Phil sighed. “No. I understand why you
entered. I only wish you’d had someone with you and that the
someone else had seen Ernie. The only story we have is yours, and
you work for him. For all we know, you’re the one who tied him up
in order to divert suspicion from him.”

“I
beg
your pardon?” My voice came out like sharp, pointy
icicles.

“They think we staged the thing,” said Ernie
wearily.

“They
what
?” That time my voice was more like a
shriek. Both men winced.

Phil shrugged. “I know you wouldn’t do
anything like that, but I’m not the only detective on the
case.”

“But look at his wrists!” I said, lowering my
voice slightly. “There are marks there! I wouldn’t tie him up so
tightly! In fact, I doubt that if I’d tied him up there would be
any marks at all, because the ropes wouldn’t have been on his
wrists for very long.”

Phil appeared disgruntled, as well he should.
“Listen, all of this is relevant. But the fact is I’ll probably be
taken off the case, since Ernie and I are good friends. I suspect
Detective O’Reilly will be assigned to lead the investigation.”

“Which is bad for me,” said Ernie wearily.
“O’Reilly hates my guts. And vice-versa.”

“But that’s not fair! If you’re Ernie’s
friend and they won’t let you handle the case, why would they give
the case to a man who hates his guts?” Gee, I don’t think I’d ever
said the word
guts
before.

Another shrug from Phil. “That’s just the way
these things work sometimes.”

“And why would I tie up my own boss? For that
matter, why would I have to?

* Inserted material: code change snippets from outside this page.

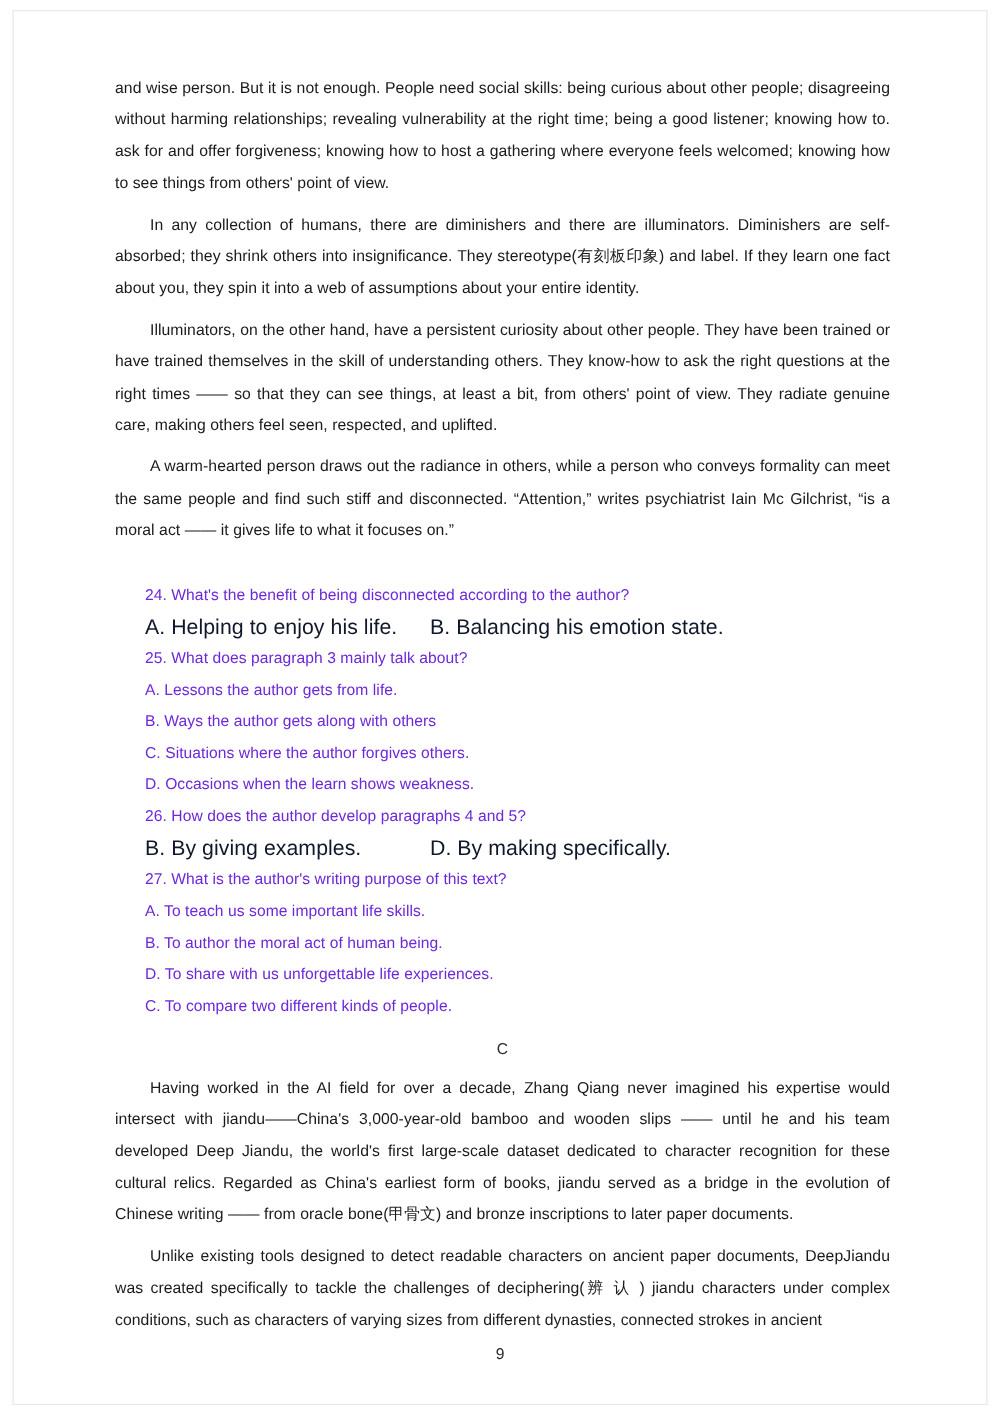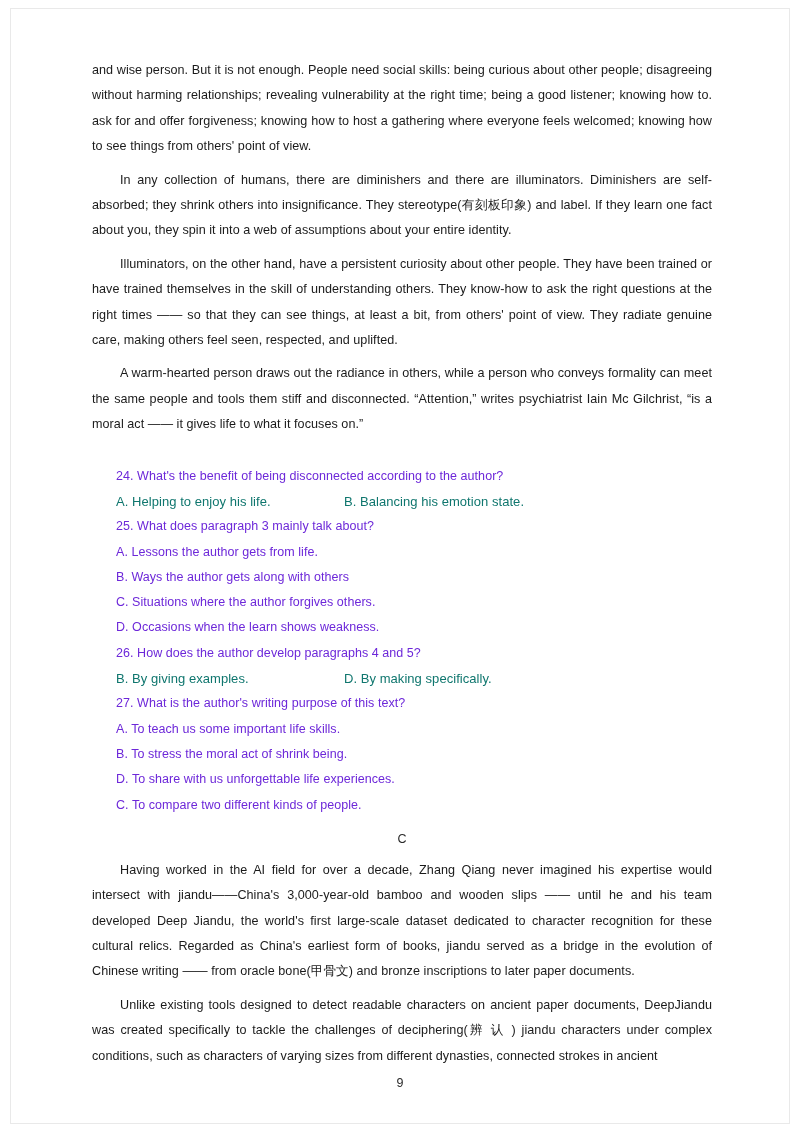--- a/index.html
+++ b/index.html
@@ -59,23 +59,23 @@
     padding-left: 24px;
   }
   .q-stem {
     font-size: 12.5px;
     line-height: 25.3px;
     color: #6d28d9;
     letter-spacing: 0.05px;
   }
   .opt-pair {
     display: block;
-    font-size: 13px;
+    font-size: 17px;
     line-height: 25.3px;
-    color: #0f766e;
+    color: #0f172a;
     letter-spacing: 0.05px;
   }
   .opt-pair .opt-a {
     display: inline-block;
     width: 228px;
     vertical-align: top;
   }
   .opt-pair .opt-b {
     display: inline-block;
     vertical-align: top;
@@ -109,21 +109,21 @@
 
   <div class="content">
 
     <div>
       <p class="body-par no-indent">and wise person. But it is not enough. People need social skills: being curious about other people; disagreeing without harming relationships; revealing vulnerability at the right time; being a good listener; knowing how to. ask for and offer forgiveness; knowing how to host a gathering where everyone feels welcomed; knowing how to see things from others' point of view.</p>
       <div class="par-gap"></div>
       <p class="body-par">In any collection of humans, there are diminishers and there are illuminators. Diminishers are self-absorbed; they shrink others into insignificance. They stereotype(有刻板印象) and label. If they learn one fact about you, they spin it into a web of assumptions about your entire identity.</p>
       <div class="par-gap"></div>
       <p class="body-par">Illuminators, on the other hand, have a persistent curiosity about other people. They have been trained or have trained themselves in the skill of understanding others. They know-how to ask the right questions at the right times —— so that they can see things, at least a bit, from others' point of view. They radiate genuine care, making others feel seen, respected, and uplifted.</p>
       <div class="par-gap"></div>
-      <p class="body-par">A warm-hearted person draws out the radiance in others, while a person who conveys formality can meet the same people and tools them stiff and disconnected. “Attention,” writes psychiatrist Iain Mc Gilchrist, “is a moral act —— it gives life to what it focuses on.”</p>
+      <p class="body-par">A warm-hearted person draws out the radiance in others, while a person who conveys formality can meet the same people and find such stiff and disconnected. “Attention,” writes psychiatrist Iain Mc Gilchrist, “is a moral act —— it gives life to what it focuses on.”</p>
     </div>
 
     <div class="questions">
 
       <div>
         <div class="q-stem">24. What's the benefit of being disconnected according to the author?</div>
         <div class="opt-pair">
           <span class="opt-a">A. Helping to enjoy his life.</span><span class="opt-b">B. Balancing his emotion state.</span>
         </div>
       </div>
@@ -139,21 +139,21 @@
       <div>
         <div class="q-stem">26. How does the author develop paragraphs 4 and 5?</div>
         <div class="opt-pair">
           <span class="opt-a">B. By giving examples.</span><span class="opt-b">D. By making specifically.</span>
         </div>
       </div>
 
       <div>
         <div class="q-stem">27. What is the author's writing purpose of this text?</div>
         <div class="q-stem">A. To teach us some important life skills.</div>
-        <div class="q-stem">B. To stress the moral act of shrink being.</div>
+        <div class="q-stem">B. To author the moral act of human being.</div>
         <div class="q-stem">D. To share with us unforgettable life experiences.</div>
         <div class="q-stem">C. To compare two different kinds of people.</div>
       </div>
 
     </div>
 
     <div class="section-letter">C</div>
 
     <div class="passage-block">
       <p class="body-par">Having worked in the AI field for over a decade, Zhang Qiang never imagined his expertise would intersect with jiandu——China's 3,000-year-old bamboo and wooden slips —— until he and his team developed Deep Jiandu, the world's first large-scale dataset dedicated to character recognition for these cultural relics. Regarded as China's earliest form of books, jiandu served as a bridge in the evolution of Chinese writing —— from oracle bone(甲骨文) and bronze inscriptions to later paper documents.</p>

Why would Ernie kill Mrs. Chalmers?
There’s no motive!”

“Well, one of my colleagues suggested that
Ernie and Mrs. Chalmers had been . . . engaged in some sort of . .
.”

Phil’s face turned a dull, brick red. I
didn’t understand what he was trying to convey, so I prompted him.
“Engaged in what?”

“Oh, Christ, Mercy,” said Ernie disgustedly.
“Some cop thinks the Chalmers dame and I were playing sex games,
and I must have accidently pushed her down the stairs.”

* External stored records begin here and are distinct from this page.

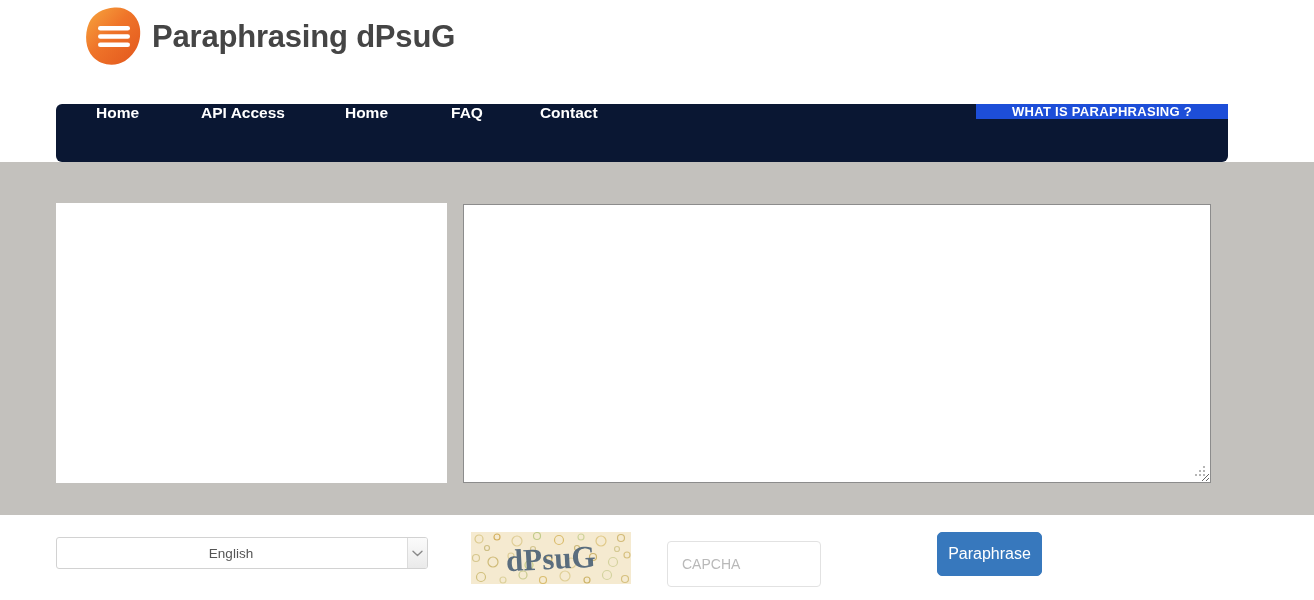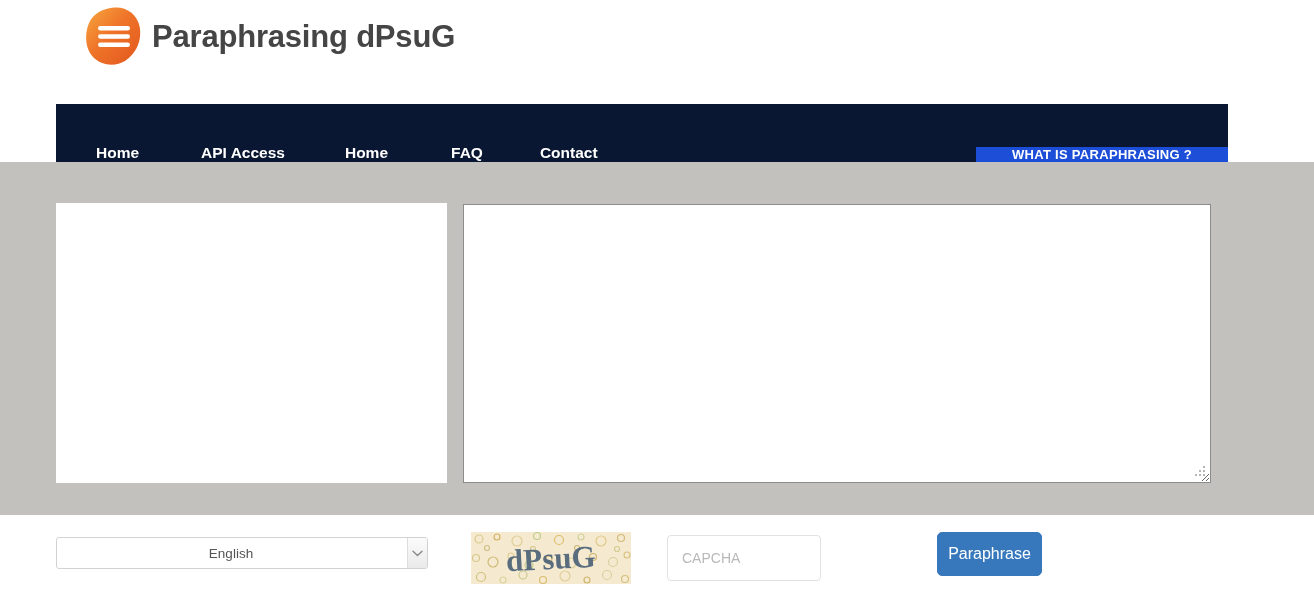--- a/index.html
+++ b/index.html
@@ -65,22 +65,23 @@
   }
 
   
   .navbar {
     position: absolute;
     left: 56px;
     top: 104px;
     width: 1172px;
     height: 58px;
     display: flex;
-    align-items: flex-end;
+    align-items: flex-start;
     background: #0a1733;
+    border-radius: 6px;
   }
   .nav-links {
     flex: 0 0 920px;
     display: flex;
     align-items: center;
     padding-left: 40px;
   }
   .nav-link {
     color: #ffffff;
     font-size: 15.5px;
@@ -226,21 +227,21 @@
     height: 52px;
     border: 0;
     overflow: hidden;
     background: #f3e7c8;
   }
   .captcha-img svg { display: block; }
 
   .captcha-input {
     position: absolute;
     left: 667px;
-    top: 20px;
+    top: 26px;
     width: 154px;
     height: 46px;
     background: #ffffff;
     border: 1px solid #e2e2e2;
     border-radius: 4px;
     padding: 0 14px;
     font-family: "Liberation Sans", sans-serif;
     font-size: 14px;
     color: #444444;
     outline: none;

I was speechless. In fact, I don’t think I
could have uttered a word if I’d tried.

Fortunately for me, Phil said, “You don’t
have to be so blunt, Ernie.” He nodded his head toward me. In other
words, he considered me too innocent to hear such things.

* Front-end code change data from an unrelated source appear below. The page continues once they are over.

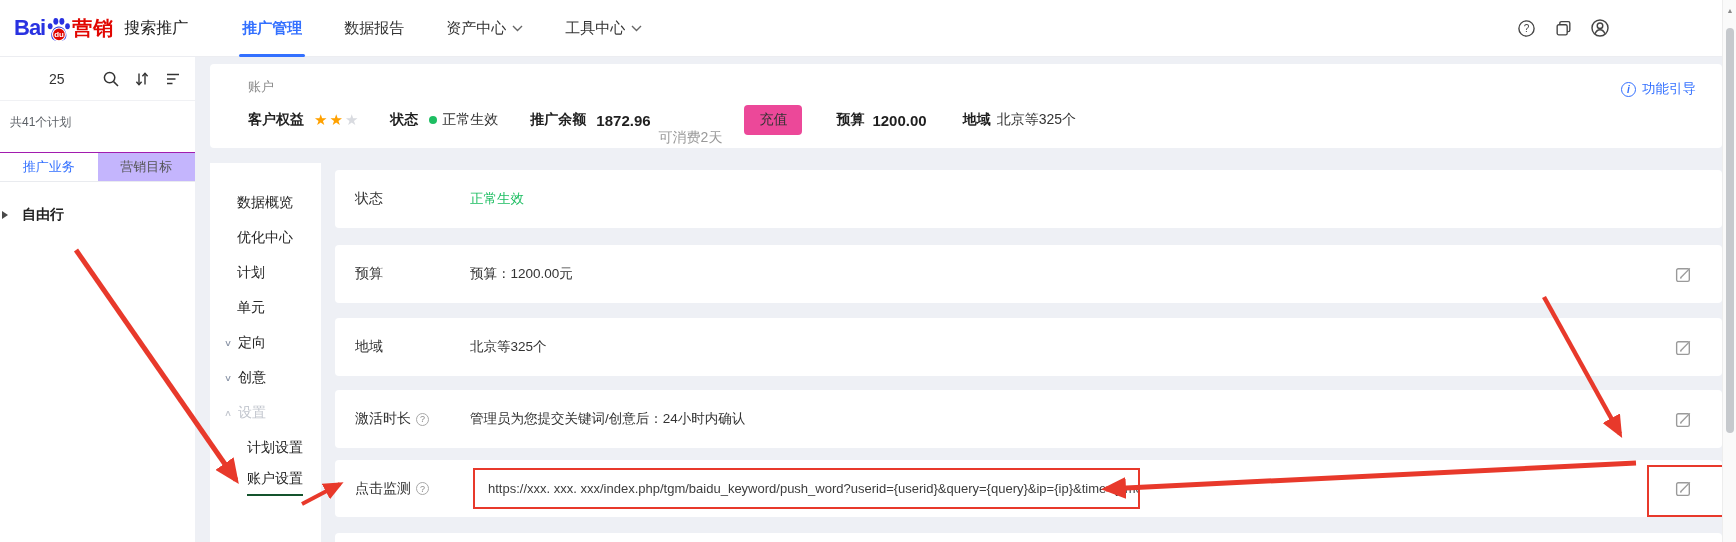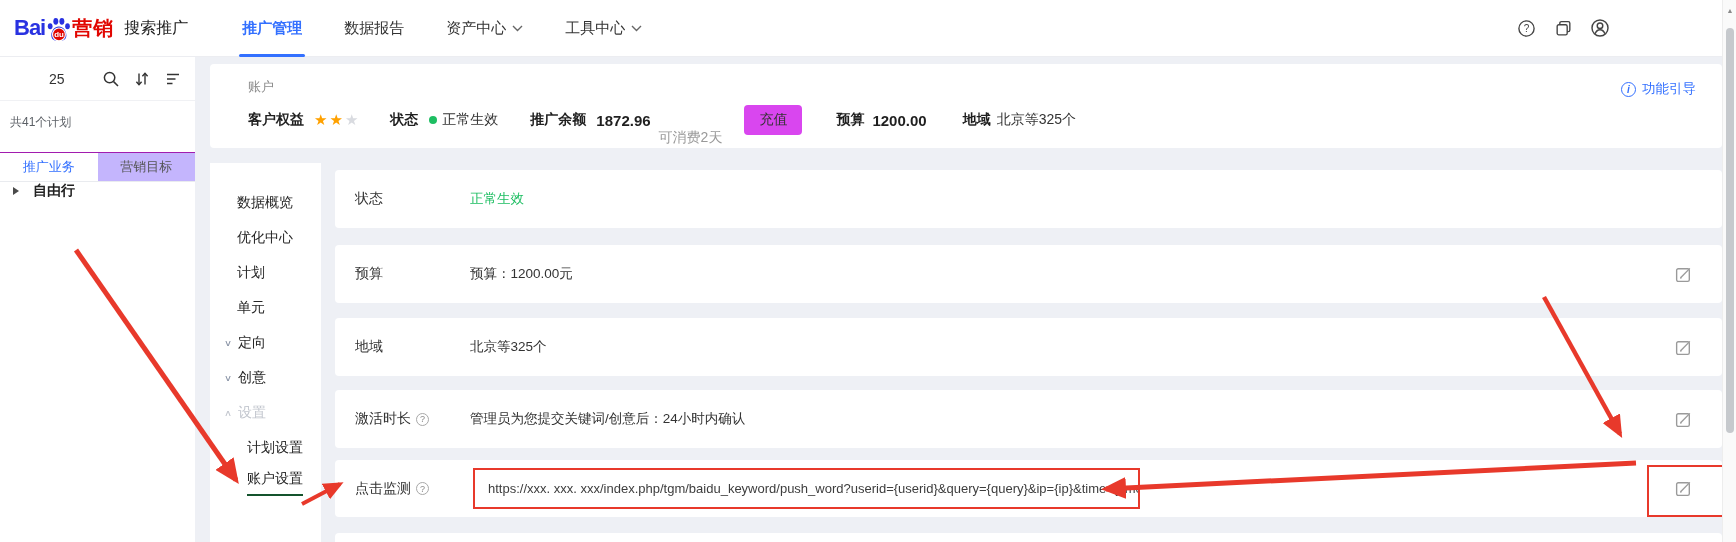--- a/index.html
+++ b/index.html
@@ -27,36 +27,36 @@
   
   .sidebar { position:absolute; left:0; top:57px; width:195px; bottom:0; background:#fff; z-index:1; }
   .sb-toolbar { height:44px; display:flex; align-items:center; border-bottom:1px solid #f0f1f4; padding:0 13px; }
   .sb-count { margin-left:36px; font-size:14px; color:#333; }
   .sb-tools { margin-left:auto; display:flex; align-items:center; gap:12px; }
   .sb-tool { width:19px; height:19px; cursor:pointer; display:flex; align-items:center; justify-content:center; }
   .sb-total { font-size:12px; color:#5c6066; margin:13px 0 21px 10px; }
   .sb-tabs { display:flex; height:30px; background:#c4b5fd; border-top:1px solid #a21caf; border-bottom:1px solid #e9ebef;font-family:Liberation Serif, serif; }
   .sb-tab { flex:1; display:flex; align-items:center; justify-content:center; font-size:13px; color:#555; cursor:pointer; }
   .sb-tab.active { background:#fff; color:#3370FF; }
-  .sb-tree { display:flex; align-items:center; padding-left:13px; cursor:pointer; }
+  .sb-tree { margin-top:24px; display:flex; align-items:center; padding-left:2px; cursor:pointer; }
   .tree-caret { width:0; height:0; border-left:6px solid #4a4a4a; border-top:4.5px solid transparent;
     border-bottom:4.5px solid transparent; margin-right:14px; }
   .tree-label { font-size:14px; font-weight:bold; color:#222; }
   
   .account-card { position:absolute; left:210px; top:64px; width:1512px; height:84px;
     background:#fff; border-radius:4px; }
   .account-title { position:absolute; left:38px; top:14px; font-size:13px; color:#8c8c8c; }
   .account-row { position:absolute; left:38px; top:40px; height:32px; display:flex; align-items:center; font-size:14px; }
   .b { font-weight:bold; color:#1f1f1f; }
   .star { font-size:15px; color:#FFA100; letter-spacing:2px; }
   .star.dim { color:#d9dbe0; }
   .gdot { width:8px; height:8px; border-radius:50%; background:#1DBE62; display:inline-block; }
   .num { font-weight:bold; font-size:15px; color:#1f1f1f; }
   .note { color:#999;margin-top:35px; }
-  .recharge-btn { height:30px; padding:0 15px; background:#d946ef; border:none; border-radius:4px;
+  .recharge-btn { height:30px; padding:0 15px; background:#ec4899; border:none; border-radius:4px;
     font-size:14px; color:#333; cursor:pointer; display:flex; align-items:center; }
   .guide { position:absolute; right:26px; top:16px; display:flex; align-items:center; gap:6px;
     color:#3370FF; font-size:13.5px; cursor:pointer; }
   .info-circ { width:15px; height:15px; border:1.3px solid #3370FF; border-radius:50%;
     display:flex; align-items:center; justify-content:center; font-size:10px; font-style:italic; font-weight:bold; }
   
   .settings-menu { position:absolute; left:210px; top:163px; width:111px; bottom:0;
     background:#fff; padding-top:30px; }
   .menu-item { display:flex; align-items:center; height:20px; margin-bottom:15px;
     padding-left:27px; font-size:14px; font-weight:500; color:#262626; cursor:pointer; white-space:nowrap; }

The awful truth was that I seemed to be
exactly that. I gave myself a hard mental shake. “If they were
playing . . . those kinds of games, why would Ernie hit her on the
head?”

“I
don’t know,
Mercy!” Phil said, throwing his hands in the air in a gesture of
futility and frustration. “Somebody only mentioned the possibility,
is all.”

A silence descended among the three of us
that lasted a good year or two. Then I asked, feeling desperate,
“Well, what about fingerprints? Wouldn’t there be fingerprints on
the ropes and gag? And has anyone found the weapon she was bashed
with?”

“No weapon has been found. The only
fingerprints they’re liable to find on anything in that room are
yours and mine and those of Mrs. Chalmers,” Ernie told me. “Ropes
don’t take good fingerprints. Anybody have any headache
powders?”

I stared at him bleakly and ignored his
question. “But . . . but . . .” I couldn’t even bring my stern
Boston breeding into play in this situation. That’s probably
because my mother would have preferred to be caught dead than have
anything at all to do with the police and, therefore, I had no
memories upon which to call. I cast a glance at the body of Mrs.
Chalmers, which had finally been decently covered with something
that looked like a sheet and recalled the younger Mr. Chalmers’
confession.

Somewhat cheered by this recollection,
even though I still wasn’t sure I’d heard it exactly right, I said,
“When I telephoned to Mr. Simon Chalmers, he said he knew his
mother was dead.” When both men stared at me blankly, I said with
some impatience, “Don’t you see? He already
knew
!”

Ernie and Phil exchanged a glance. Then Ernie
said, “Mr. Simon Chalmers’ mother has been dead for years. Mrs.
Persephone Chalmers was his stepmother.”

My euphoria at having already tagged the
crook evaporated like steam from a teakettle. “Oh.”

“So I’m still their chief suspect.”

“I can’t believe this,” I finally said in
something akin to defeat.

Ernie patted me on the shoulder. “Don’t worry
about it, Mercy. I’ll figure out who did this. It sure as hell
wasn’t me.”

“Of course, it wasn’t,” said I in staunch
defense of my employer, even if he did swear too much.